Football

Les championnes du monde américaines, sans leurs stars Alex Morgan ni Megan Rapinoe, ont facilement déroulé leur partition dimanche contre le Chili (3-0), un succès qui qualifie en 8e de finale du Mondial les partenaires de l'historique Carli Lloyd.

Le choc entre la "Team USA" et la Suède, toutes deux qualifiées, ne sera pas sans enjeu jeudi au Havre puisqu'il déterminera l'identité du leader du groupe F. Et il offrira un premier adversaire plus relevé aux Américaines, sans pitié avec la Thaïlande (13-0) pour leur entrée dans le tournoi.

Dimanche, elles se sont permis le luxe d'une revue d'effectif face à une équipe du Chili qui, pour sa première participation en Coupe du monde, n'a pas fait le poids malgré une abnégation non feinte.

"Il y a beaucoup de matches dans ce tournoi et si nous voulons aller loin, il faut une certaine rotation", s'est justifiée la sélectionneuse Jill Ellis qui a réalisé sept changements par rapport au match précédent contre la Thaïlande.

Les vedettes d'attaque Morgan et Rapinoe laissées sur le banc, la vétéran Carli Lloyd a repris le flambeau avec talent et efficacité.

Lloyd dans l'histoire

Désignée capitaine du jour, la N.10 américaine s'est offert un doublé pour l'histoire. Jamais avant elle une joueuse n'avait marqué lors de six matches d'affilée dans la compétition reine, c'est désormais chose faite!

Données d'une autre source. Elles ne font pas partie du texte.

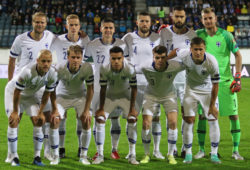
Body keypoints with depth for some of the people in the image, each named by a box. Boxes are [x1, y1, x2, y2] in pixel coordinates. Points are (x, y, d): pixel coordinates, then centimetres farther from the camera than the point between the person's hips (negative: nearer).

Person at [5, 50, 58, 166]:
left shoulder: (52, 74, -24)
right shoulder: (27, 72, -40)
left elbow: (46, 94, -9)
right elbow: (17, 92, -27)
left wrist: (40, 112, -6)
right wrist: (15, 112, -18)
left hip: (32, 95, 4)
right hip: (13, 91, -4)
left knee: (38, 122, -8)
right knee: (13, 122, -14)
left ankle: (37, 157, 1)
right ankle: (13, 157, -3)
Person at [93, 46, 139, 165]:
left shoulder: (130, 70, -27)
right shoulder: (104, 69, -25)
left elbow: (134, 89, -16)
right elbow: (103, 89, -15)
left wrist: (132, 108, -15)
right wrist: (101, 108, -12)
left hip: (125, 96, -1)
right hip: (109, 96, 1)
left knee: (132, 119, -15)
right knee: (99, 118, -12)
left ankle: (132, 155, -6)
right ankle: (100, 155, -3)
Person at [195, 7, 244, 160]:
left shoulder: (226, 35, -4)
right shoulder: (199, 35, 3)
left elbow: (238, 55, 0)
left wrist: (238, 77, -7)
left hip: (225, 81, -2)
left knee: (234, 115, -2)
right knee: (202, 116, -1)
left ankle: (236, 150, 7)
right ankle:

L'attaquante de 36 ans est d'abord venue fouetter du pied gauche un ballon repoussé par la défense sud-américaine (11e), laissant sans réaction la très sollicitée Christiane Endler.

La joueuse du Sky Blue FC, qui a tiré sur le poteau dès l'entame du match (4e), a remis le couvert sur un corner repris de la tête (35e), sans que la gardienne du Paris SG ne puisse s'interposer.

Entre deux, c'est la tête smachée de Julie Ertz (26e), une des quatre rescapées du match contre la Thaïlande, qui a trompé Endler.

Lloyd aurait pu inscrire un triplé mais elle a manqué un penalty en fin de partie (81e).

"Je me sens plus forte que jamais, concentrée, je sais ce que je dois faire", a commenté l'habituelle remplaçante, devenue en France la deuxième buteuse la plus âgée en Coupe du monde.

Dans un Parc des princes aussi complet (45.600 spectateurs) qu'ensoleillé, les deux équipes ont livré une prestation engagée qui a enthousiasmé les supporters américains, venus en nombre et en famille.

Le public chilien, après avoir entonné un vibrant hymne a capella, n'a malheureusement pas eu beaucoup d'occasions d'espérer. Sur une des rares incursions en territoire adverse, la "Roja" a pourtant trouvé la faille sur coup-franc... mais le but a été invalidé pour hors-jeu (22e).

Les Chiliennes ont subi sans discontinuer le pressing étouffant des triples championnes du monde (1991, 1999 et 2015) et elles n'ont encaissé "que" trois buts grâce aux multiples parades d'Endler (14e, 48e, 55e, 58e, 66e, 74e), irréprochable.

"La seconde période a été meilleure, mais grâce à Dieu nous avons Christiane qui est une gardienne de niveau mondial, galactique, extraordinaire... Nous avons la chance de l'avoir et nous devons essayer de nous hisser à son niveau", a déclaré la milieu chilienne Daniela Pardo.

Les Etats-Unis rejoignent la France, les Pays-Bas ou encore l'Allemagne au rang des nations qualifiées en huitième de finale après seulement deux matches.